> Exercise: Please gather every line in the data below that contains the word "knee", and list those lines unchanged.

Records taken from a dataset
▬▬▬▬▬▬

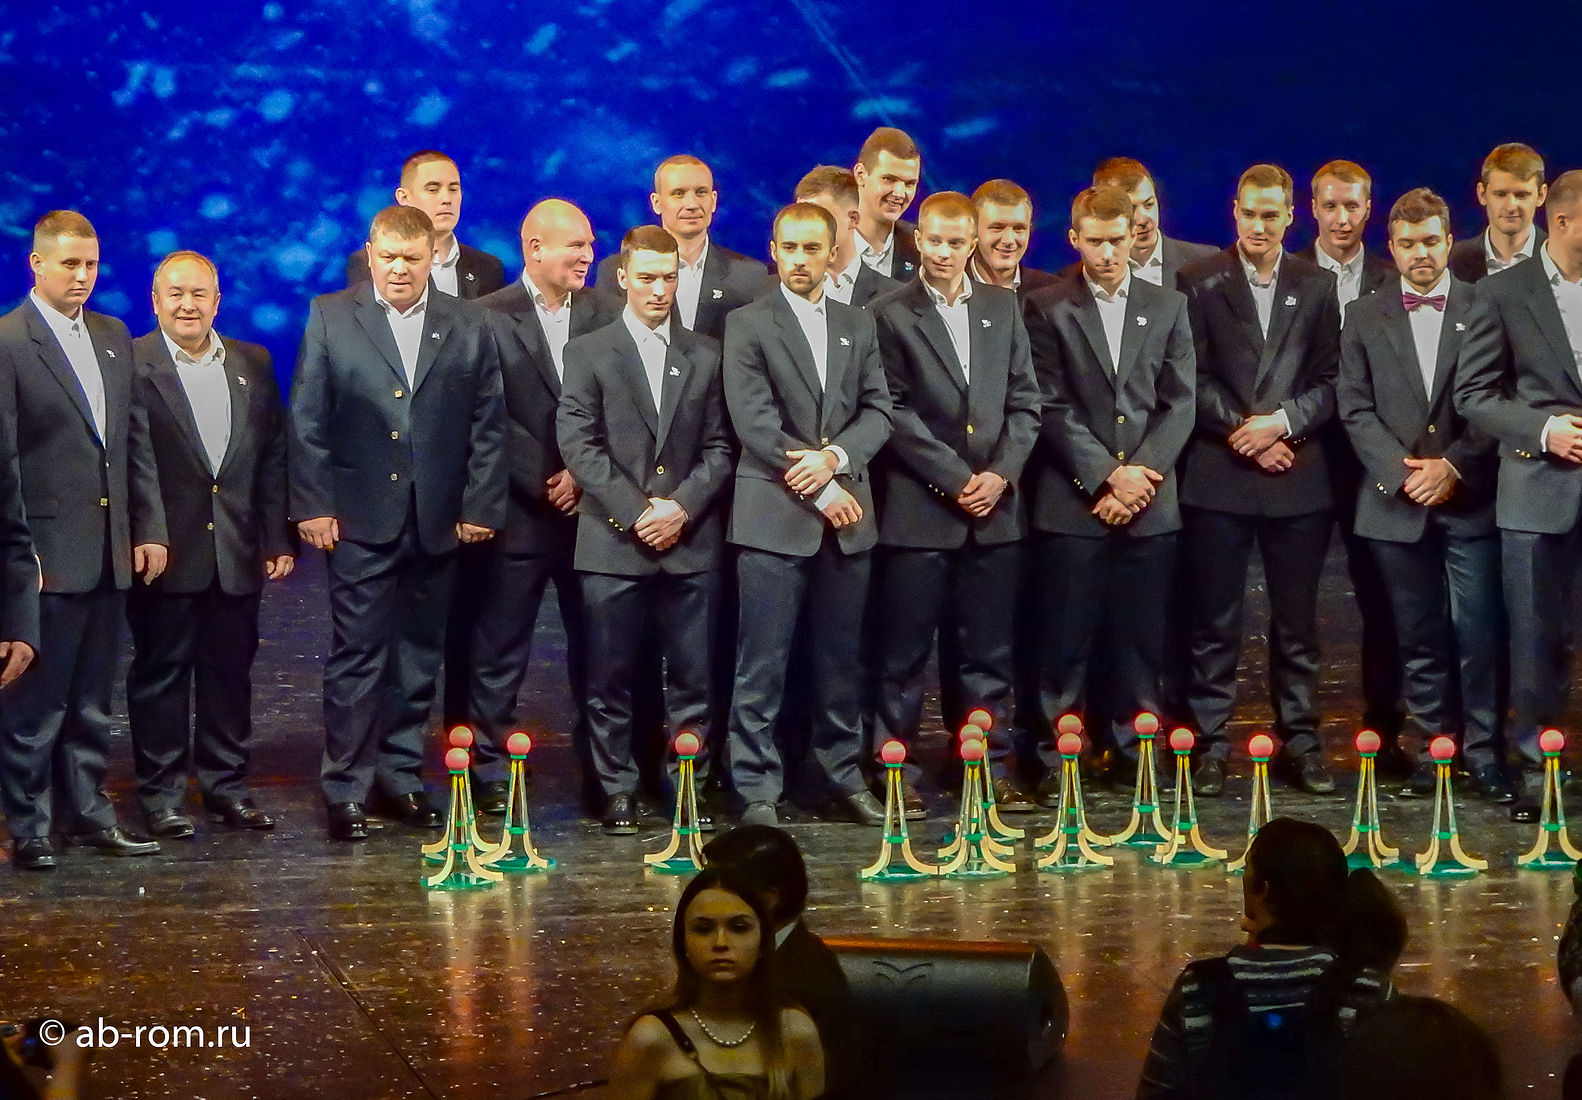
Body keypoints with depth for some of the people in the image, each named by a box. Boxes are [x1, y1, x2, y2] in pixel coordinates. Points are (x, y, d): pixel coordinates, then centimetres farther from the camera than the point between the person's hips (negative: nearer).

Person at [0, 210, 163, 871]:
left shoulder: (112, 337, 13)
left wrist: (150, 526, 10)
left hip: (109, 553, 7)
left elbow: (136, 439, 16)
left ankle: (87, 815, 21)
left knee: (90, 702, 13)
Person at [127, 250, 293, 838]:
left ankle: (227, 785, 21)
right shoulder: (130, 366, -5)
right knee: (161, 673, 4)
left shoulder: (253, 365, 9)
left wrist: (278, 540, 6)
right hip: (166, 554, -4)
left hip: (237, 553, 4)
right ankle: (161, 793, 13)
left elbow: (273, 458, 10)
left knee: (230, 673, 10)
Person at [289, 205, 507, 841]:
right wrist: (312, 506, -6)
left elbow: (488, 425, 6)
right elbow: (306, 422, 0)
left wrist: (480, 506, 0)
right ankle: (346, 790, 2)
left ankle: (400, 776, 19)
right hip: (360, 519, -2)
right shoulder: (330, 318, 2)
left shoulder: (468, 327, 6)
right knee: (356, 655, -2)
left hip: (439, 521, 3)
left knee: (419, 656, 9)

▬▬▬▬▬▬

> Final answer:
left knee: (90, 702, 13)
right knee: (161, 673, 4)
left knee: (230, 673, 10)
right knee: (356, 655, -2)
left knee: (419, 656, 9)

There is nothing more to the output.